Sunday, June 23, 2013
Like It or Not, We Live in a National Security State
A prescient warning from The Observer's John Naughton. Western democracies have been overwhelmed by a technology flood and have been transformed, willingly or otherwise, into true national security states. We have been caught unawares, taken to a place from which it may be extremely difficult to ever get back.
Will the revelation that GCHQ taps every internet communication that enters or leaves the UK mark the moment when ordinary citizens stop and say: "Oh, now I get it." A moment when people realise that the stuff that nerds and activists had been droning on about might actually affect them?
My hunch is that it isn't such a moment. Most people will just shrug their shoulders and get on with life. They will accept the assurances of those in authority and move on. If they do, then they will have missed something important. It is that our democracies have indeed reached a pivotal point. Ever since it first became clear that the internet was going to become the nervous system of the planet, the 64 billion dollar question was whether it would be "captured" by giant corporations or by governments. Now we know the answer: it's "both".
...Computer power has been obeying Moore's Law – doubling every two years – for nigh on four decades. Network bandwidth has been tripling every year. Ditto digital storage capacity.
...But it's not just citizens who are behind the technological curve. Our political leaders seem similarly clueless.
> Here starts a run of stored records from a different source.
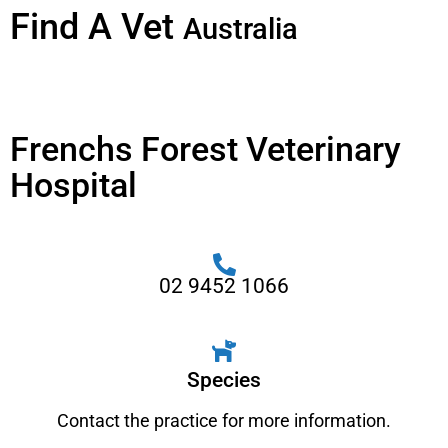
Find A Vet
Australia
Frenchs Forest Veterinary
Hospital
02 9452 1066
Species
Contact the practice for more information.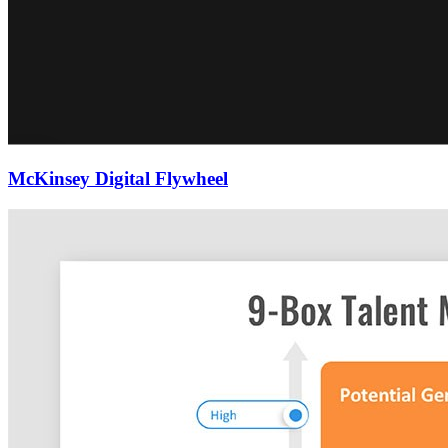
McKinsey Digital Flywheel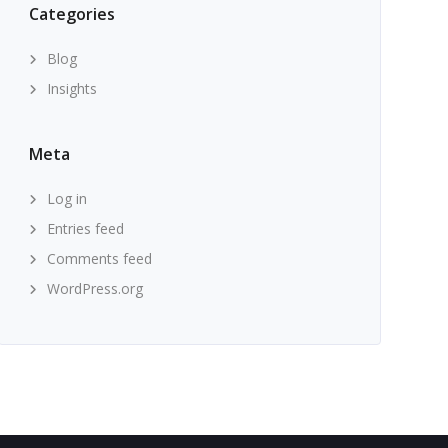
Categories
Blog
Insights
Meta
Log in
Entries feed
Comments feed
WordPress.org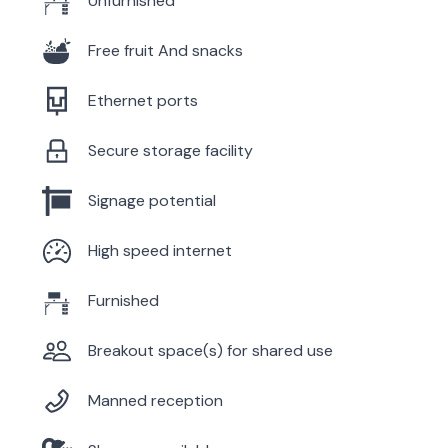
Unfurnished
Free fruit And snacks
Ethernet ports
Secure storage facility
Signage potential
High speed internet
Furnished
Breakout space(s) for shared use
Manned reception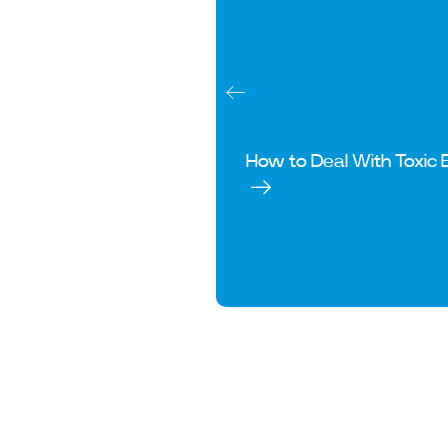
How to Deal With Toxic 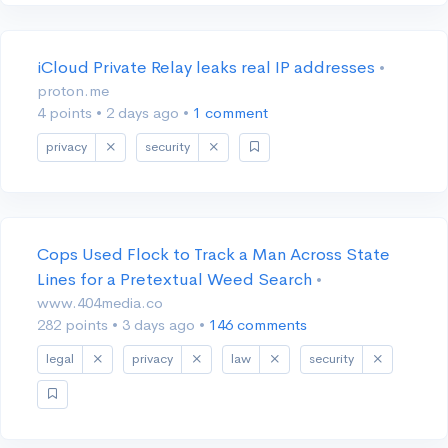
iCloud Private Relay leaks real IP addresses
•
proton.me
4 points
•
2 days ago
•
1 comment
privacy
security
Cops Used Flock to Track a Man Across State
Lines for a Pretextual Weed Search
•
www.404media.co
282 points
•
3 days ago
•
146 comments
legal
privacy
law
security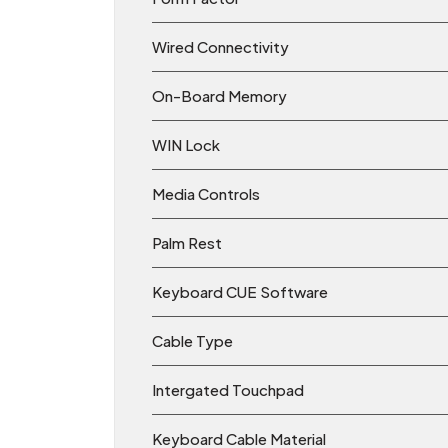
Wired Connectivity
On-Board Memory
WIN Lock
Media Controls
Palm Rest
Keyboard CUE Software
Cable Type
Intergated Touchpad
Keyboard Cable Material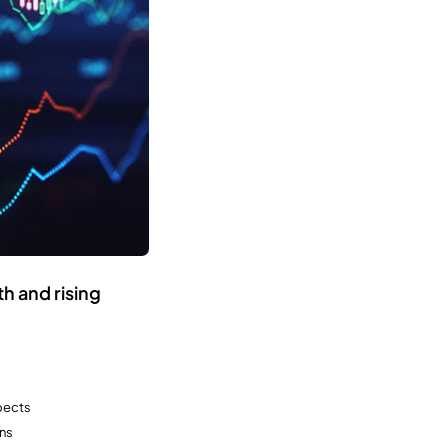
h and rising
spects
ns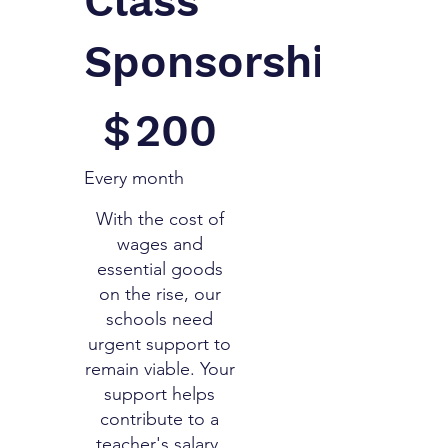
Class
Sponsorship
$200
$
200
Every month
With the cost of
wages and
essential goods
on the rise, our
schools need
urgent support to
remain viable. Your
support helps
contribute to a
teacher's salary,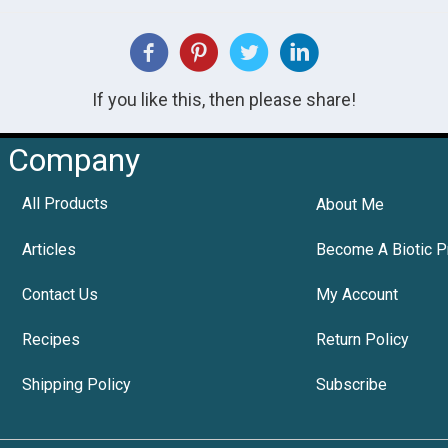
If you like this, then please share!
Company
All Products
About Me
Articles
Become A Biotic P
Contact Us
My Account
Recipes
Return Policy
Shipping Policy
Subscribe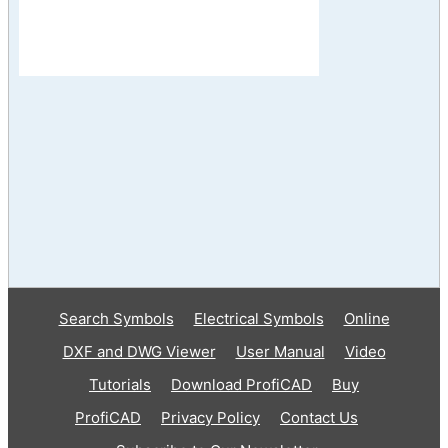
Search Symbols
Electrical Symbols
Online
DXF and DWG Viewer
User Manual
Video
Tutorials
Download ProfiCAD
Buy
ProfiCAD
Privacy Policy
Contact Us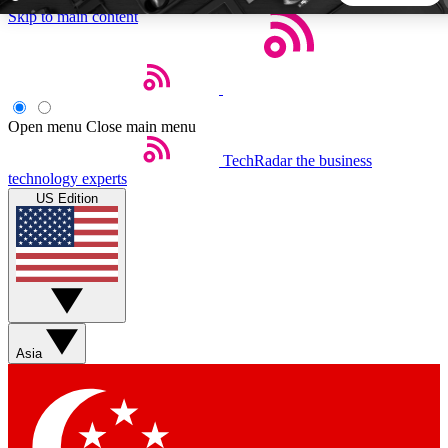
Skip to main content
5
24/7
44K+
EXCLUSIVE PERKS
INSIDER INSIGHTS
ACTIVE MEMBERS
Open menu
Close main menu
TechRadar
the business
Weekly newsletters
Commenting a
technology experts
Get daily news, weekly deals and the
Join the conversation,
US Edition
week’s top tech stories
thoughts and get exp
BECOME A TECHRADAR INSIDER
Sign up with your email below to instantly access member
features, newsletters and exclusive Insider perks
Asia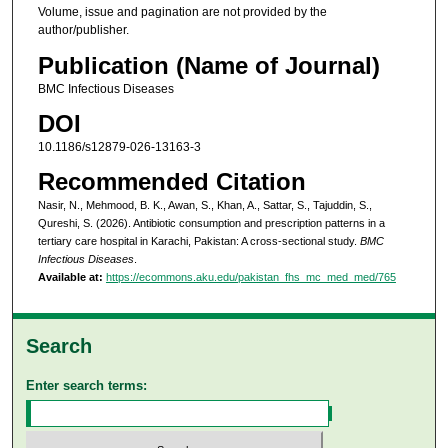
Volume, issue and pagination are not provided by the
author/publisher.
Publication (Name of Journal)
BMC Infectious Diseases
DOI
10.1186/s12879-026-13163-3
Recommended Citation
Nasir, N., Mehmood, B. K., Awan, S., Khan, A., Sattar, S., Tajuddin, S.,
Qureshi, S. (2026). Antibiotic consumption and prescription patterns in a
tertiary care hospital in Karachi, Pakistan: A cross-sectional study.
BMC
Infectious Diseases
.
Available at:
https://ecommons.aku.edu/pakistan_fhs_mc_med_med/765
Search
Enter search terms:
...But very few MPs seemed to appreciate that you can't "wiretap" email the way one can bug a phone. As a result, they were blind to the sweeping nature of the powers that Ripa would confer on the state.
...In the last two weeks, the adjective "Orwellian" has been widely deployed. But "Kafkaesque" seems more appropriate to the situation in which we find ourselves. The conversation between the state and the citizen has been reduced to a dialogue that the writer would have recognised. It goes like this.
State Although intrusive surveillance does infringe a few liberties, it's necessary if you are to be protected from terrible things.
Citizen (anxiously) What terrible things?
State Can't tell you, I'm afraid, but believe us they are truly terrible. And, by the way, surveillance has already prevented some terrible things.
Citizen Such as?
State Sorry, can't go into details about those either.
Citizen So how do I know that this surveillance racket isn't just bureaucratic empire building?
State You don't need to worry about that because it's all done under legal authority.
Citizen So how does that work?
State Regrettably, we can't go into details because if we did so then the bad guys might get some ideas.
What it comes down to, in the end, is: "Trust us." And the trouble with that is that in recent decades our political elites have done precious little to deserve our trust. Now we're being asked to suspend our disbelief as they eavesdrop on all of our online activities – to trust them, in a way, with the most intimate details of our social and private lives.
What we're witnessing is the metamorphosis of our democracies into national security states in which the prerogatives of security authorities trump every other consideration and in which critical or sceptical appraisal of them is ruled out of court.
In the UK, for example, we've watched GCHQ – the organisation that emerged from the huts of Bletchley Park, trailing clouds of Enigma glory – swell into a gigantic bureaucracy whose remit includes cyber-crime and cyber-espionage and, now, eavesdropping on its own citizens. In the world of organisational politics, there is a term for this: mission creep. And with it comes the kind of swaggering hubris implicit in the name chosen for the cable-tapping project: Mastering the Internet. Says it all, really.
Unfortunately in Canada this is an issue that is really struggling to get any political traction. A few people are concerned, fewer still are concerned enough to want the problem exposed and resolved. And, of course, summer is upon us and Parliament in recess. With a collective memory span of the common fruit fly we'll have long forgotten about this come September.
And, don't forget, when they say "trust us" they're actually asking that you entrust your privacy to a person who might have the integrity of a Dick Cheney or his Canadian equivalent, Stephen Harper.